Time to go back to those crazy days of college with Decoys! Parties with heavy drinking, occasional lesbianism, and aliens that eat human DNA!
To start off, the DVD menu is a little on the drab side. While the box art is certainly appealing, mostly because it captures the intent of the film so well, just putting the box art on the DVD menu has been done to death. It’s so unoriginal that it loses any appeal that it may have had.
But the film itself is what we’re truly after here, so let’s have a look.
Decoys is the story of a fellow who comes home one Halloween night to find the house a little colder than he expected. A LOT colder. So cold that his roommates seem to have frozen to death. IN the house.
Then, for reasons that are utterly unfathomable, we shift off to another college where a couple of very attractive pre-med coeds who like the cold have just moved into a freshman dorm.
And if you’ve spent any time in a freshman dorm recently, you know that this spells a whole herd of h***y teenage guys who should be making a***s out of themselves to get noticed.
But these chicks aren’t the norm.
They have tentacles that sprout from their spines.
They also have a thing for liquid nitrogen.
The first thing you notice right off is at the nineteen minute, eighteen second mark. There’s a hot blonde coed on stage next to the school’s hockey captain at a sorority rush mixer with booze for all. And what does a random wit in the audience shriek?
“Give him a kiss!”
Obviously someone put a lot of research into this script. Because no one would EVER suggest anything stronger than THAT at a college party. No one would EVER be so crass as to suggest that the young lady part with some clothing…say…her top? Never.
The rest of the movie spreads outward like a fairly standard alien murder mystery kind of deal. Our steadily dwindling Scooby Gang searches for answers to the great mystery of who are these tentacle chicks, where do they come from, what do they want on their pizza, that they have a serious and debilitating fear of fire, so on and so forth, on into video eternity.
While there are some terribly amusing special effects–especially the tentacles that show up on a regular basis–we all know that special effects alone do not a movie make. The plot is all the more important, and it’s not actively offensive. It’s fairly standard stuff. Yes, they’re distracting from cliches and obvious holes in the plot and horrific dialogue featuring phrases like “To finally uncover them for who they truly are.” with tons of nudity and huge and impressive…tracts of LAND…every few minutes (Monty Python fans should get that right off.).
It’s obvious the overt displays of strategic and ample portions of the female anatomy are designed to draw our attention away from a plot with a far lower endowment than the female leads.

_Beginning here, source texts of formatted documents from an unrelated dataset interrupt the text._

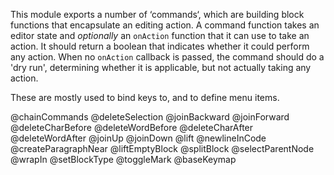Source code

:This module exports a number of ‘commands‘, which are building block
functions that encapsulate an editing action. A command function takes
an editor state and _optionally_ an `onAction` function that it can
use to take an action. It should return a boolean that indicates
whether it could perform any action. When no `onAction` callback is
passed, the command should do a 'dry run', determining whether it is
applicable, but not actually taking any action.

These are mostly used to bind keys to, and to define menu items.

@chainCommands
@deleteSelection
@joinBackward
@joinForward
@deleteCharBefore
@deleteWordBefore
@deleteCharAfter
@deleteWordAfter
@joinUp
@joinDown
@lift
@newlineInCode
@createParagraphNear
@liftEmptyBlock
@splitBlock
@selectParentNode
@wrapIn
@setBlockType
@toggleMark
@baseKeymap
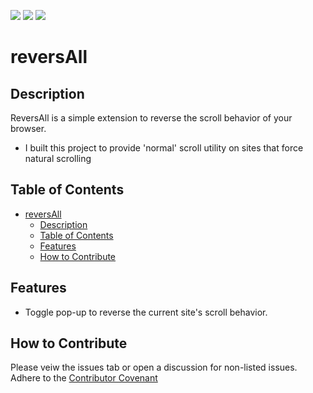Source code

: 
[![](https://img.shields.io/github/issues/dissurender/reversall)](https://github.com/Dissurender/reversall/issues) [![](https://img.shields.io/github/license/dissurender/reversall)](https://github.com/Dissurender/reversall/blob/main/LICENSE) ![](https://img.shields.io/github/languages/top/dissurender/reversall)

# reversAll

## Description

ReversAll is a simple extension to reverse the scroll behavior of your browser.

- I built this project to provide 'normal' scroll utility on sites that force natural scrolling


## Table of Contents

- [reversAll](#reversall)
  - [Description](#description)
  - [Table of Contents](#table-of-contents)
  - [Features](#features)
  - [How to Contribute](#how-to-contribute)

## Features

- Toggle pop-up to reverse the current site's scroll behavior.

## How to Contribute

Please veiw the issues tab or open a discussion for non-listed issues.
Adhere to the [Contributor Covenant](https://www.contributor-covenant.org/)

But you know what? This is somehow all right. This is an old cliche that hearkens back to the bad old flood-the-market eighties, where every third slasher film was a race to see how fast the female lead could get her top off. It’s almost a homage.
And yes, we’ve got our share of annoyances. Annoyances like “Gibby.” Gibby is our standard rap star gone insane, spouting all the latest shiznits and off the hook’s enough for any three useless wannabes.
The ending is a real barnburner, and I mean that LITERALLY. Wait until you see the last fifteen minutes of Decoys. There are all manner of twists, turns, amusing sidebars, puns, and flamethrowers. Seriously! It’s worth it! It is an EXCELLENT ending, with fantastic twists. Easily one of the best I’ve seen in quite some time.
The special features include English (for once!) subtitles, a making of featurette and trailers for “Asylum of the Damned,” “Starship Troopers 2: Hero of the Federation” (it should be noted here that they included the entire title, and the appropriate kudos should be given for this show of respect.), “Hellboy,” “Kaena: The Prophecy,” “The Lost Skeleton of Cadavra,” and “Everquest 2.” Surprisingly, there is no trailer for “Decoys,” a normally standard feature not included.
All in all, despite some hackeneyed dialogue and a rather predictable plotline, Decoys overcomes its handicaps to emerge as a fairly solid title.